● Your assignment
Each of the following records is to be output exactly.

● Supplied data
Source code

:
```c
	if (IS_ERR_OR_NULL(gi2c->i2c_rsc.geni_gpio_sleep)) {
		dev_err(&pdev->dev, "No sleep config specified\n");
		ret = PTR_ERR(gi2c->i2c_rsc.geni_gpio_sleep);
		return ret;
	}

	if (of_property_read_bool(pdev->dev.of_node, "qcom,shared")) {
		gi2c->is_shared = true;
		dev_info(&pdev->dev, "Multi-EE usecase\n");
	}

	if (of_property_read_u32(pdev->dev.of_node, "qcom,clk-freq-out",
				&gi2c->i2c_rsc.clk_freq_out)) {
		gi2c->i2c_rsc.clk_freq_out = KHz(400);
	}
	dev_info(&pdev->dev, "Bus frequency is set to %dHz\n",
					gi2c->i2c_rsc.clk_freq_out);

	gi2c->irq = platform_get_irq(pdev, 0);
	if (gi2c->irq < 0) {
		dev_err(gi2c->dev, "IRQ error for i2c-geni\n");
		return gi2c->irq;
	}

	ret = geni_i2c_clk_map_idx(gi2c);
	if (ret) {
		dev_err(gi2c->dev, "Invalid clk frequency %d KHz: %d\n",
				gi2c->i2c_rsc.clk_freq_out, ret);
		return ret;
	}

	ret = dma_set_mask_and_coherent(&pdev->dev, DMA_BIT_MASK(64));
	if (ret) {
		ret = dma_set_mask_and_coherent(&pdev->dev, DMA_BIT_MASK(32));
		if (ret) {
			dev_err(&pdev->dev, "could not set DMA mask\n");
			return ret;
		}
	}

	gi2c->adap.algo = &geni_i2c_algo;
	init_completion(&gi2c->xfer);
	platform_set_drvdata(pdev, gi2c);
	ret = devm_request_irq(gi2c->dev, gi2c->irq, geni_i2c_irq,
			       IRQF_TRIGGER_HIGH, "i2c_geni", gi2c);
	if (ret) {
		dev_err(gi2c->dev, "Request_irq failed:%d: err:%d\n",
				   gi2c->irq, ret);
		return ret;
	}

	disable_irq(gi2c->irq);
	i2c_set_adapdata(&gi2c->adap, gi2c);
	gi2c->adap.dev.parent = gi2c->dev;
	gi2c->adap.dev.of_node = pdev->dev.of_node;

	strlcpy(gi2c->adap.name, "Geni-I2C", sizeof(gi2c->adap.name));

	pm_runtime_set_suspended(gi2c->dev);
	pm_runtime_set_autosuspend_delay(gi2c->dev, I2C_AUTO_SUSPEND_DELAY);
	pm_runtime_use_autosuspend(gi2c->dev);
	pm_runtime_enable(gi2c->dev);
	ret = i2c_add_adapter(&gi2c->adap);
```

● Response to this exercise
Source code

:
```c
	if (IS_ERR_OR_NULL(gi2c->i2c_rsc.geni_gpio_sleep)) {
		dev_err(&pdev->dev, "No sleep config specified\n");
		ret = PTR_ERR(gi2c->i2c_rsc.geni_gpio_sleep);
		return ret;
	}

	if (of_property_read_bool(pdev->dev.of_node, "qcom,shared")) {
		gi2c->is_shared = true;
		dev_info(&pdev->dev, "Multi-EE usecase\n");
	}

	if (of_property_read_u32(pdev->dev.of_node, "qcom,clk-freq-out",
				&gi2c->i2c_rsc.clk_freq_out)) {
		gi2c->i2c_rsc.clk_freq_out = KHz(400);
	}
	dev_info(&pdev->dev, "Bus frequency is set to %dHz\n",
					gi2c->i2c_rsc.clk_freq_out);

	gi2c->irq = platform_get_irq(pdev, 0);
	if (gi2c->irq < 0) {
		dev_err(gi2c->dev, "IRQ error for i2c-geni\n");
		return gi2c->irq;
	}

	ret = geni_i2c_clk_map_idx(gi2c);
	if (ret) {
		dev_err(gi2c->dev, "Invalid clk frequency %d KHz: %d\n",
				gi2c->i2c_rsc.clk_freq_out, ret);
		return ret;
	}

	ret = dma_set_mask_and_coherent(&pdev->dev, DMA_BIT_MASK(64));
	if (ret) {
		ret = dma_set_mask_and_coherent(&pdev->dev, DMA_BIT_MASK(32));
		if (ret) {
			dev_err(&pdev->dev, "could not set DMA mask\n");
			return ret;
		}
	}

	gi2c->adap.algo = &geni_i2c_algo;
	init_completion(&gi2c->xfer);
	platform_set_drvdata(pdev, gi2c);
	ret = devm_request_irq(gi2c->dev, gi2c->irq, geni_i2c_irq,
			       IRQF_TRIGGER_HIGH, "i2c_geni", gi2c);
	if (ret) {
		dev_err(gi2c->dev, "Request_irq failed:%d: err:%d\n",
				   gi2c->irq, ret);
		return ret;
	}

	disable_irq(gi2c->irq);
	i2c_set_adapdata(&gi2c->adap, gi2c);
	gi2c->adap.dev.parent = gi2c->dev;
	gi2c->adap.dev.of_node = pdev->dev.of_node;

	strlcpy(gi2c->adap.name, "Geni-I2C", sizeof(gi2c->adap.name));

	pm_runtime_set_suspended(gi2c->dev);
	pm_runtime_set_autosuspend_delay(gi2c->dev, I2C_AUTO_SUSPEND_DELAY);
	pm_runtime_use_autosuspend(gi2c->dev);
	pm_runtime_enable(gi2c->dev);
	ret = i2c_add_adapter(&gi2c->adap);
```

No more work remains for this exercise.